Nous constatons que le Conseil fédéral et les milieux économiques ont accrédité, à grands renforts de publicité, la thèse très contestable d »une sortie de l’espace Schengen en cas de non le 15 mai prochain. Nous répondons ici dans le détail à ces faux arguments. Cette votation représente un enjeu majeur pour les droits des migrant·e·s en Suisse et en Europe.
Frontex est l’Agence de garde-frontières et de garde-côtes de l’Union européenne. Elle a été fondée en 2005. Depuis lors, son budget a augmenté de 7000 %, passant de 6 millions à 11 milliards d’euros pour la période 2021-2027. Le 15 mai prochain, la population suisse doit décider s’il est nécessaire d’augmenter le financement suisse à Frontex de quelque 24 à 61 millions de francs.

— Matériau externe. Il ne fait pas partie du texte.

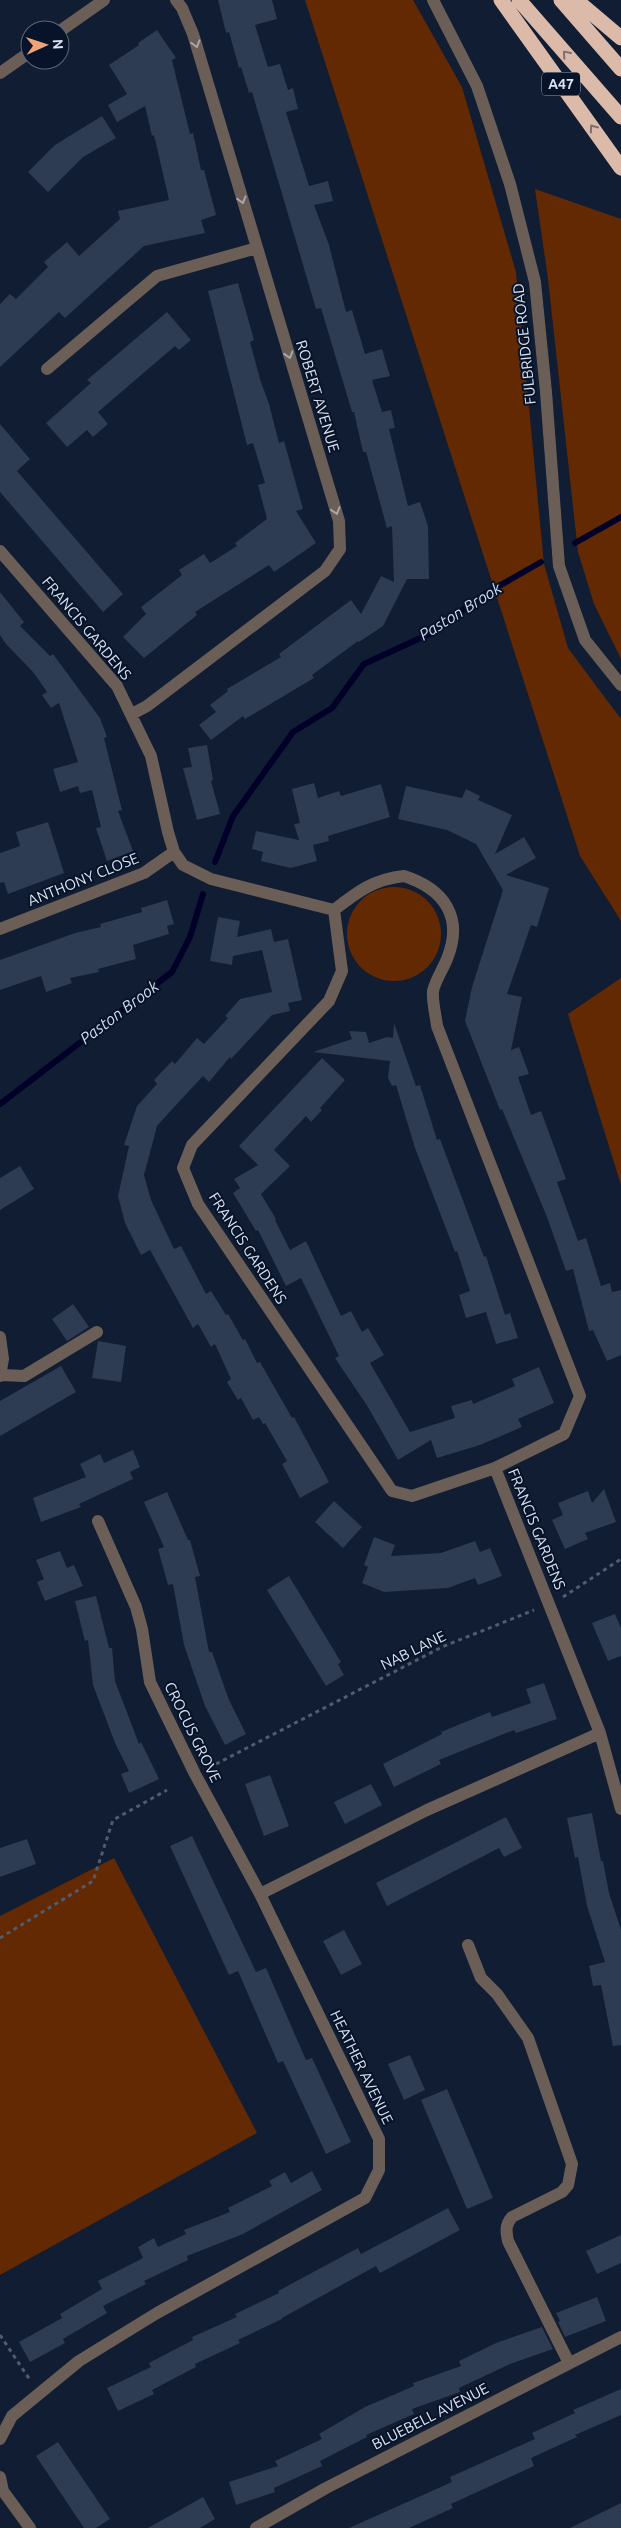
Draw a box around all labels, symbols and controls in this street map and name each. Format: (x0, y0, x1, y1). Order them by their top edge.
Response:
north arrow (20, 20, 70, 70)
text: N (50, 39, 66, 50)
one-way arrow (191, 39, 201, 48)
one-way arrow (563, 50, 572, 59)
road number: A47 (542, 72, 580, 96)
one-way arrow (590, 124, 599, 134)
one-way arrow (237, 195, 247, 203)
street label: FULBRIDGE ROAD (509, 282, 539, 406)
street label: ROBERT AVENUE (293, 338, 343, 454)
one-way arrow (284, 351, 294, 359)
one-way arrow (330, 506, 340, 515)
street label: FRANCIS GARDENS (39, 573, 135, 683)
water label: Paston Brook (415, 578, 505, 643)
street label: ANTHONY CLOSE (25, 849, 141, 909)
water label: Paston Brook (76, 976, 162, 1047)
street label: FRANCIS GARDENS (206, 1189, 290, 1307)
street label: FRANCIS GARDENS (505, 1466, 569, 1592)
street label: NAB LANE (378, 1627, 448, 1673)
street label: CROCUS GROVE (161, 1679, 225, 1785)
street label: HEATHER AVENUE (327, 2007, 397, 2127)
street label: BLUEBELL AVENUE (369, 2379, 491, 2453)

Le Conseil fédéral, les milieux économiques et une partie de la presse à grand tirage tentent d’accréditer la thèse selon laquelle la Suisse serait exclue de l’accord d’association à l’espace Schengen en cas de non le 15 mai prochain. Or, loin d’entraîner une telle conséquence, un rejet permettrait simplement au Parlement suisse de reprendre la main sur ce dossier afin de proposer une loi plus respectueuse des droits humains. En effet, la Suisse peut tout à fait assortir la participation suisse à cette agence de conditions. Et ce d’autant plus que les revendications des référendaires sont largement partagées par les parlementaires européens, tous bords confondus. Par ailleurs, aucun gouvernant européen ne menace aujourd’hui la Suisse de telles conséquences parce que l’Union européenne n’a pas intérêt à voir la Suisse, au cœur du continent, sortir de Schengen qui est, rappelons-le, un outil de coopération sécuritaire réciproque.
Non, la question que posent les référendaires est très simple. Il s’agit de décider si l’agence Frontex, telle qu’elle fonctionne encore aujourd’hui, est compatible avec notre obligation d’offrir une politique d’asile digne et humaine aux personnes fuyant la persécution.
La réponse, pour nous, est clairement non. Au lieu de protéger les demandeurs d’asile à leur arrivée et de les aiguiller dans les filières prévues à cet effet, Frontex participe directement ou indirectement à des renvois illégaux et à des atteintes aux droits humains en contradiction avec nos valeurs humanistes et le droit international.
La violation par cette agence des droits fondamentaux des migrants en Grèce a été par exemple largement dénoncée par les ONG. Il en va de même des opérations de renvoi de migrants par la Hongrie, en dépit d’un arrêt de la Cour de justice de l’Union européenne qui les juge incompatibles avec le droit européen. Beaucoup d’opérations connues sous le nom de « prévention au départ » sont en fait des refoulements illégaux vers des pays comme la Libye accusés de traite, tortures et emprisonnements arbitraires.
Les témoignages et rapports faisant état de pratiques totalement inadaptées, de violences ainsi que de traitements illégaux et dégradants infligés aux migrants, se multiplient.
L’Office européen de lutte antifraude a mis en évidence des actes de harcèlement, de mauvaise conduite ainsi que la lenteur de recrutement des officiers de protection pourtant tellement indispensables. Le parlement européen, comme les référendaires en Suisse, est très préoccupé par cette situation.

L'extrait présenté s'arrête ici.